Rather, left to themselves they exist in a world of possibilities, “between the idea of a thing and a real thing”, as Heisenberg wrote, in superpositions of quantum states, in which a definite place in space, for example, is not an intrinsic attribute. That is, when such a particle is not observed it is, in particular, nowhere.

In the quantum phenomena we have discovered that reality is different than we thought. Visible order and permanence are based on chaos and transitory entities. Mental principles - numerical relations, mathematical forms, principles of symmetry - are the foundations of order in the universe, whose mind-like properties are further established by the fact that changes in information can act, without any direct physical intervention, as causal agents in observable changes in quantum states. Prior to the discovery of these phenomena information-driven reactions were a prerogative of mind. “The universe”, Eddington wrote, “is of the nature of a thought. The stuff of the world is mind-stuff”.

Mind-stuff, in a part of reality behind the mechanistic foreground of the world of space-time energy sensibility, as Sherrington called it, is not restricted to Einstein locality. The existence of non-local physical effects - faster than light phenomena - has now been well established by quantum coherence-type experiments like those related to Bell’s Theorem. If the universe is non-local, something that happens at this moment in its depths may have an instantaneous effect a long distance away, for example right here and right now. By every molecule in our body we are tuned to the mind-stuff of the universe.

In this way the quantum phenomena have forced the opening of a universe that Newton’s mechanism once blinded and closed. Unintended by its creator, Newton’s mechanics defined a machine, without any life or room for human values, the Parmenidian One, forever unchanging and predictable, “eternal matter ruled by eternal laws”, as Sheldrake wrote. In contrast, the quantum phenomena have revealed that the world of mechanism is just the cortex of a deeper and wider, transcendent, reality. The future of the universe is open, because it is unpredictable. Its present is open, because it is subject to non-local influences that are beyond our control. Cracks have formed in the solidity of the material world from which emanations of a different type of reality seep in. In the diffraction experiments of material particles, a window has opened to the world of Platonic ideas.

That the universe should be mind-like and not communicate with the human mind - the one organ to which it is akin - is not very likely. In fact, one of the most fascinating faculties of the human mind is its ability to be inspired by unknown sources - as though it were sensitive to signals of a mysterious origin. It is at this point that the pieces of the puzzle fall into place. Ever since the discovery of Hume’s paradox - the principles that we use to establish scientific knowledge cannot establish themselves - science has had an illegitimate basis. Hume was right: in every external event we observe conjunction, but infer connection. Thus, causality is not a principle of nature but a habit of the human mind. At the same time, Hume was not right in postulating that there is no single experience of causality. Because, when the self-conscious mind itself is directly involved in a causal link, for example when its associated body takes part in a collision, or when the mind by its own free will is the cause of some action, then there is a direct experience of, and no doubt that, causal connections exist. When this modification of the paradox is coupled with the quantum base, a large number of pressing problems find their delightful solutions.

• [Entries supplied]
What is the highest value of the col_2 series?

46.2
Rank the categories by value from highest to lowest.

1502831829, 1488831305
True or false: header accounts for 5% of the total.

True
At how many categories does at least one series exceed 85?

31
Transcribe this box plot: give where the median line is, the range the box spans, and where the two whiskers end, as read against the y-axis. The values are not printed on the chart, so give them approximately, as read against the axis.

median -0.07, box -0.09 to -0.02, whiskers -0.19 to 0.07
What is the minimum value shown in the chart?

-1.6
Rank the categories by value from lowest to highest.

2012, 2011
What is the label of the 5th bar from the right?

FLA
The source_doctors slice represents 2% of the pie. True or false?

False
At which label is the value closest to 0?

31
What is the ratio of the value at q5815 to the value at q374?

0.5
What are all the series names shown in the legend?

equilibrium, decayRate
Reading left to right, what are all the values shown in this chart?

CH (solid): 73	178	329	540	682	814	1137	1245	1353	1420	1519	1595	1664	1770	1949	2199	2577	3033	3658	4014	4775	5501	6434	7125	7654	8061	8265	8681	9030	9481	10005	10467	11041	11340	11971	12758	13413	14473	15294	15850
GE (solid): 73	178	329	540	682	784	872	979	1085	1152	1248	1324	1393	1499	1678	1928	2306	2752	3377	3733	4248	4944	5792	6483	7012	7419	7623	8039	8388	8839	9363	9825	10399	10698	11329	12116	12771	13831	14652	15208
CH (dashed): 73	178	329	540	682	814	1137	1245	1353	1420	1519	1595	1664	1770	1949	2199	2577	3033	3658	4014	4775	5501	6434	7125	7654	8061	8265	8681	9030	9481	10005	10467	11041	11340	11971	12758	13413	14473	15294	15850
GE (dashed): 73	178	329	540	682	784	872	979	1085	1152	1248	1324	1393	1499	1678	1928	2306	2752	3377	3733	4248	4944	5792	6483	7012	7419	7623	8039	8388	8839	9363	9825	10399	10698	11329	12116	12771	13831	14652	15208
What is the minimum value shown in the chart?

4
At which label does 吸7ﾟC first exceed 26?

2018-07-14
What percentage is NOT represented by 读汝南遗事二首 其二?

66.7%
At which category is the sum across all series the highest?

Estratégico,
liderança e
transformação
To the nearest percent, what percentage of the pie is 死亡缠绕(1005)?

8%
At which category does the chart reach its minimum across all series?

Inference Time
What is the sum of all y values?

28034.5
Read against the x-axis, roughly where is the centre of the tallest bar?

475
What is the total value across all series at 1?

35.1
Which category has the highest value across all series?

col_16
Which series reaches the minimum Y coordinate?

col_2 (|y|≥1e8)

• [Written task]
Pick up the passage on quantum phenomena and the mind-like universe after its last sentence and carry it forward.

• [Written answer]
Like the nature of reality, the nature of knowledge is counter-intuitive, and not at all like the automatic confidence that we have in sensations of this phenomenon. The basis of knowledge is threefold. The premises are experience of reality, employment of reason, and reliance on certain non-rational, non-empirical principles, such as the Assumptions of identity, factuality, permanence, Causality, and induction. Where do these principles come from? Neither from an experience of external phenomena, nor from a process of reasoning, but from a system program of the self-conscious mind. By being an extension of the mind-like background of nature and partaking of its order, mind gives the epistemic principles - those used in deriving knowledge - certainty. Since they are not anchored in the world of space-time and mass-energy but are valid nevertheless, they seem to derive from a higher order and transcendent part of physical reality. They are, it can be assumed, messengers of the mind-like order of reality.

In the same way, moral principles. Traditional societies based their social order on myths and religious explanations. By assuming a purpose in the world, they told people why things are the way they are, and why they should act the way they were supposed to act. In the “animist ontogenies” values and knowledge derived from a single source, and life had meaning in an “animist covenant” as Monod called it. By destroying the ontological base of the animist explanations, - their astronomy, physics, and chemistry, - science also destroyed the foundations of their values.

In this process Monod saw the origin of the contemporary sickness in culture, das Unbehagen in der Kultur: on the one hand science is the basis for our power and survival; on the other, it has broken the animist covenant, rendered life meaningless in the process, and disconnected the world of values from the world of facts.

The sickness of spirit and the concomitant erosion of moral standards are the great danger for the future of mankind, already apparent in the public adoration of violence and debased behavior. At its roots is the unsolved question, on whose authority are the moral principles to be based now that the authority of the animist myths has been found lacking?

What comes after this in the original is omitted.